Commensurate with these conclusions, in the last 3 years, three European countries—Finland, Sweden, and England—have reversed their unquestioning belief in “affirmative care” by setting new national health policies that prioritize mental health interventions as the first and often only treatment available outside of clinical research settings [86, 87••, 88].

This reckoning has also begun in France, Australia, and the US state of Florida, and most recently, Norway [8992]. Many US state laws have been introduced to limit or ban gender transitions of youth [93]. The reluctance of the US medical societies to recognize the apparent problems with medical “gender affirmation” of youth may have contributed to the unfortunate and preventable politicization of this complex issue.

Conclusions

Fulfilling the diagnostic criteria for gender dysphoria (DSM) or gender incongruence (ICD) in children or adolescents today does not predict its persistence in the future. Doctors may be incorrect in their assumptions about the causes, persistence, and future trajectory of adolescent gender dysphoria. The rapidly rising numbers of gender dysphoric youth treated with hormones and surgeries and the delayed onset of regret mean that the scale of possible iatrogenic harm will not be known for several years.

The evidence base for gender-affirming interventions is sparce and of very low quality. While the evidence of benefits is highly uncertain, the harms to sexual and reproductive functions are certain, and many uncertainties about the long-term health effects exist. As a result, it is hard to ethically justify continuing to use hormones and surgeries as first-line “treatment” for gender dysphoric youth.

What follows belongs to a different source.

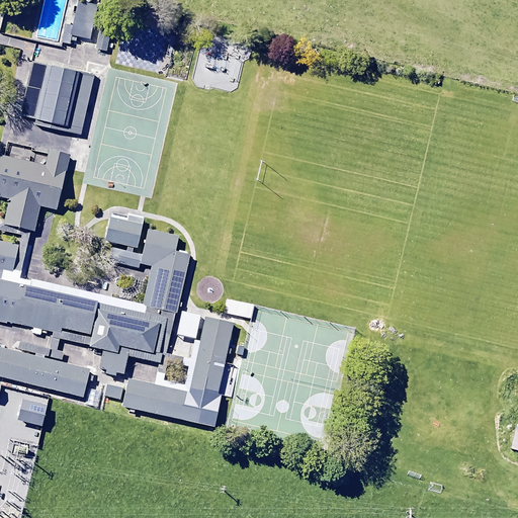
[(66,24),(63,41),(69,44),(70,39),(76,40),(76,37),(90,40),(98,5),(78,1),(73,26),(66,24)]
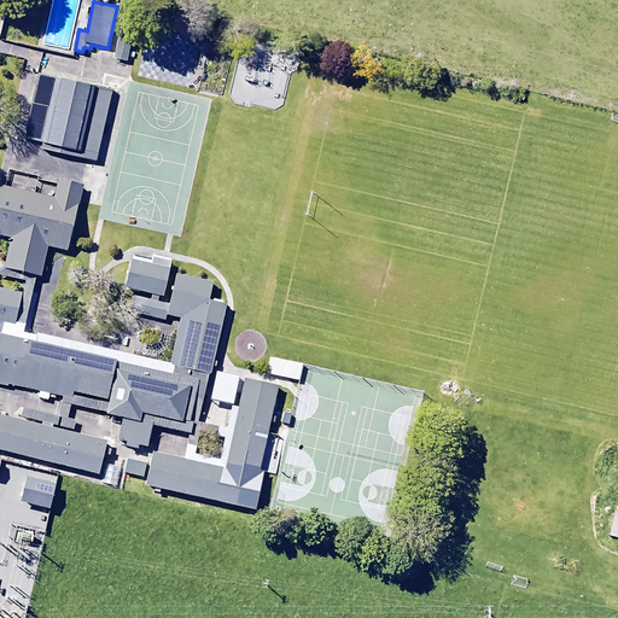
[(118,35),(114,58),(128,60),(132,38),(118,35)]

Political arguments relying on social justice, civil rights, and freedom of expression are compelling and powerful in the public arena. Few mental health professionals would argue against these vital human rights. Nonetheless, they tend to complicate clinicians’ consideration of how to respond to gender dysphoric adolescents and their families.

Parents want to know, “Where is this identity coming from?” “What about my child’s previous difficulties?” and critically, “Will transition give my child the best chance for a happy and fulfilling life?” Clinicians are ethically bound to honestly represent the uncertainty of the current state of knowledge, rather than asserting that body modification is the best, safest, and most effective treatment. When a concerned family seeks our counsel, they are seeking our knowledge, not our political ideation and beliefs.